Job 1 -> Write out the column on political moderation from "And nobody is" down to "a Good Thing?", switching "feeble" to "weak".

President Obama's rhetoric has moderated, even if his policies and practices have not. Among Republicans, voices of moderation are warning that the party cannot win elections without having a "big tent" and reaching out to Hispanics, for example. Recently, talk show host Michael Medved has suggested that Rush Limbaugh and Sarah Palin should moderate their attacks on Obama.

Moderation is fine-- if it is not carried to extremes. But some moderates seem to think that it is always a good thing to tone down your words. Yet history shows that muffling your message can mean forfeiting many a battle to extremists.

No one has had more of a mixed and muffled message than Senator John McCain, which is why Barack Obama is President of the United States.

Republican moderates warn their fellow Republicans that they need to move away from the Ronald Reagan approach, in order to attract a wider range of voters. But Ronald Reagan won two consecutive landslide elections-- and he couldn't have done that if the only people who voted for him were dedicated conservatives.

What Reagan had was a clear, coherent and believable message. Even voters who did not agree with him 100 percent could respect that and prefer it to the alternative.

He didn't have to offer earmarked goodies to each special group, in order to get their votes. Pandering can gain you some votes but lose you many others.

After the tragic murders and attempted murders in Tucson, some Democrats and the media have promoted the notion that sharp political criticism somehow provoked the shootings. There is not a speck of evidence to support that notion.

Such evidence as there is points in the opposite direction, because the individual charged with the crime did not follow talk radio or Sarah Palin.

This same political game was played after the assassination of President John F. Kennedy, which was blamed on the "hostile" conservative atmosphere in Dallas. But the atmosphere in Dallas did not kill JFK. A bullet from a far-left kook killed him.

The criticism-causes-violence notion plays right into the hands of those Democrats who have done outrageous things in Washington, and who now insulate themselves from the outrage they provoked by equating strong criticism with fomenting violence.

Apparently some moderate Republicans don't realize that you can't buy your opponents' assumptions and then try to oppose the conclusions that follow.

Conservative talk-show host Michael Medved recently criticized Sarah Palin, Rush Limbaugh and Dinesh D'Souza for depicting Barack Obama as someone who does not love this country, and who is deliberately doing things to undermine it, at home and abroad. Medved declared, "it's particularly unhelpful to focus on alleged bad intentions and rotten character when every survey shows more favorable views of his personality and policies."

Are public opinion polls the way to determine the truth? If so, we can all outsource our thinking to Gallup and Zogby.

Michael Medved also cites other presidents of the past, whose errors or even sins did not mean that they were unpatriotic. But does anyone seriously believe that this tells us anything about Barack Obama, one way or the other?

Like some others, Michael Medved seems to think that Obama's pragmatic desire to be re-elected means that he is not an ideological extremist. But Hitler and Stalin were pragmatic and that did not stop them from being extremists.

Finally, there is the argument that Republicans will have a harder time winning the next election if they are "perceived as running against the presidency." But Rush Limbaugh and Dinesh D'Souza are not running for office, and it is not certain that Sarah Palin will be either.

And nobody is running against "the presidency." They will be running against Barack Obama.

Are we not to consider a possibility with deep and painful implications for the future of this nation, for such feeble reasons as these? Or just because moderation is a Good Thing?

Provided information ->
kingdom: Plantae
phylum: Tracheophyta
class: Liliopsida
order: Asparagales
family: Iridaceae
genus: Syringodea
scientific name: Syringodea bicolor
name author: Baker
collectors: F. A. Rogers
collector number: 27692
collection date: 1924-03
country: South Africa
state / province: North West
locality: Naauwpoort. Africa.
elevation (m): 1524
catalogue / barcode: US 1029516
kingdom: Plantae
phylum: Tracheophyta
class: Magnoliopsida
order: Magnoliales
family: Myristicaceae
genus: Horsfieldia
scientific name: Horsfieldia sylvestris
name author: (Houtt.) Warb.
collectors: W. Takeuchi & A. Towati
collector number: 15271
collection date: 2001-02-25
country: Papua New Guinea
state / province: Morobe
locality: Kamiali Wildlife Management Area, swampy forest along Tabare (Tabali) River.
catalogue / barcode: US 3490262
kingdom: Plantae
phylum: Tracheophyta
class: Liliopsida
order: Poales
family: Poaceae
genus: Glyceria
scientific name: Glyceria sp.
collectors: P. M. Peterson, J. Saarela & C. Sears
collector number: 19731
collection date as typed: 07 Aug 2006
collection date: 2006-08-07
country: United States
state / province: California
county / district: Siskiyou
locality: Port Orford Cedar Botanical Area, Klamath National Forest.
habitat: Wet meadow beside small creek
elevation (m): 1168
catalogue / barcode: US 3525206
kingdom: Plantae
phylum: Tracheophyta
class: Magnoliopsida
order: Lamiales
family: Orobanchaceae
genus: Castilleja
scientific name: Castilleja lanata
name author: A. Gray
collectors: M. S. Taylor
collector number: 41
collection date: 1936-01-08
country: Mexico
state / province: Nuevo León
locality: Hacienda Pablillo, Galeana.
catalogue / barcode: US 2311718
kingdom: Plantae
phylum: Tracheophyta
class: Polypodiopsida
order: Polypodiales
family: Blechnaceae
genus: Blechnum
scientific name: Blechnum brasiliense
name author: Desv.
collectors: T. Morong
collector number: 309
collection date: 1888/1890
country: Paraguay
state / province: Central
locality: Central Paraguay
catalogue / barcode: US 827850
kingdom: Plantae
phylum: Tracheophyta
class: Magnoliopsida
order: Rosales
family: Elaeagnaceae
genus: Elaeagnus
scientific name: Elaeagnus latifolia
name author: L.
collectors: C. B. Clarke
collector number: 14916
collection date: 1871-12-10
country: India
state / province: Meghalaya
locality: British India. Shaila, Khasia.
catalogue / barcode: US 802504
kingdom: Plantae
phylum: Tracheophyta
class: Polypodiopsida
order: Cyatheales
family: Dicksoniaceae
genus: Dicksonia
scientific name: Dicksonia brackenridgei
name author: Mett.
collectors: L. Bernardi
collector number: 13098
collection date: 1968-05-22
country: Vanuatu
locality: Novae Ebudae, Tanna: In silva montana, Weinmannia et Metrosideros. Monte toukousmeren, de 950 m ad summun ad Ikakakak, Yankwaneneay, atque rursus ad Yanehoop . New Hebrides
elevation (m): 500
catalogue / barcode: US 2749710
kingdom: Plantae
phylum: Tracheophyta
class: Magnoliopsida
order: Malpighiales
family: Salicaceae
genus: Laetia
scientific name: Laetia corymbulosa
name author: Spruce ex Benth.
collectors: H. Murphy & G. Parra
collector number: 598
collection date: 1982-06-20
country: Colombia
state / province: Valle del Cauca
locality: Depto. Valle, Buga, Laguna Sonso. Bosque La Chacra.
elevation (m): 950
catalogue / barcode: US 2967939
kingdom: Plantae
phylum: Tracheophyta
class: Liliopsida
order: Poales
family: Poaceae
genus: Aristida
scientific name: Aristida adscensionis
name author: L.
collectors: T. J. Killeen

Job 2 -> Repeat the records from the line containing "order: Lamiales" down to the line containing "catalogue / barcode: US 2311718", with both of those lines included.

Written reply 1 ->
And nobody is running against "the presidency." They will be running against Barack Obama.

Are we not to consider a possibility with deep and painful implications for the future of this nation, for such weak reasons as these? Or just because moderation is a Good Thing?

Written reply 2 ->
order: Lamiales
family: Orobanchaceae
genus: Castilleja
scientific name: Castilleja lanata
name author: A. Gray
collectors: M. S. Taylor
collector number: 41
collection date: 1936-01-08
country: Mexico
state / province: Nuevo León
locality: Hacienda Pablillo, Galeana.
catalogue / barcode: US 2311718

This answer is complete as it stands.